*Text provided:*
┌────────
Nonsmooth Gauss-Seidel minimization (coordinate descent)

I have attempted to implement the coordinate descent algorithm for a separably convex problem of the form

$$\min \sum f_i(x_i) \\ \text{s.t.} \ Ax = b$$

using the augmented Lagrangian $$L(x,\lambda) = \sum f_i(x_i) + \lambda'(Ax-b) + \rho\|Ax-b\|^2$$

Expressing the norm term as $\|Ax-b\|_2^2 = \sum_i \Big[\tilde{A}_{ii}x_i^2 + x_i\sum_{j \neq i}\tilde{A}_{ij}x_j \Big] -2\sum_i x_i\sum_j A_{ij}b_j +b'b$, where $\tilde{A} := A'A$, we can rewrite the Lagrangian as

$$L(x,\lambda) = -\lambda'b + \rho b'b + \sum_{i=1}^n \Big( f_i(x_i) + \rho \tilde{A}_{ii}x_i^2 + x_i\Big[ \lambda' A_i - 2\rho b' A_i + \rho \sum_{j \neq i} \tilde{A}_{ij} x_j \Big ]\Big)$$

Now, as I understand it, we should be able to cyclically minimize $L_i(x_i,\lambda)$ while treating $x_j$ for $j \neq i$ as constant. That is the gist of coordinate descent, right? But I'm just not getting the right results. I've confirmed that I haven't made any mistake in rewriting the $\|Ax-b\|$ term. The minimization solver seems to be correct as well.
└────────
*Source data:*
┌────────
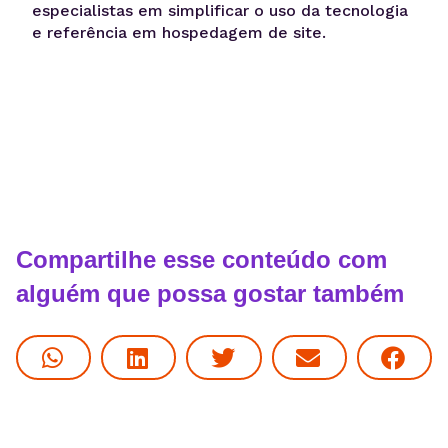
especialistas em simplificar o uso da tecnologia
e referência em hospedagem de site.
Compartilhe esse conteúdo com
alguém que possa gostar também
└────────
*Set of tasks:*
1. In the coordinate descent post, what is $\tilde{A}$ defined as?
2. Reproduce everything in the coordinate descent post from "using the augmented" down to "correct as well.".

*Results by task:*
1. $\tilde{A}$ is defined as $A'A$.

2.
using the augmented Lagrangian $$L(x,\lambda) = \sum f_i(x_i) + \lambda'(Ax-b) + \rho\|Ax-b\|^2$$

Expressing the norm term as $\|Ax-b\|_2^2 = \sum_i \Big[\tilde{A}_{ii}x_i^2 + x_i\sum_{j \neq i}\tilde{A}_{ij}x_j \Big] -2\sum_i x_i\sum_j A_{ij}b_j +b'b$, where $\tilde{A} := A'A$, we can rewrite the Lagrangian as

$$L(x,\lambda) = -\lambda'b + \rho b'b + \sum_{i=1}^n \Big( f_i(x_i) + \rho \tilde{A}_{ii}x_i^2 + x_i\Big[ \lambda' A_i - 2\rho b' A_i + \rho \sum_{j \neq i} \tilde{A}_{ij} x_j \Big ]\Big)$$

Now, as I understand it, we should be able to cyclically minimize $L_i(x_i,\lambda)$ while treating $x_j$ for $j \neq i$ as constant. That is the gist of coordinate descent, right? But I'm just not getting the right results. I've confirmed that I haven't made any mistake in rewriting the $\|Ax-b\|$ term. The minimization solver seems to be correct as well.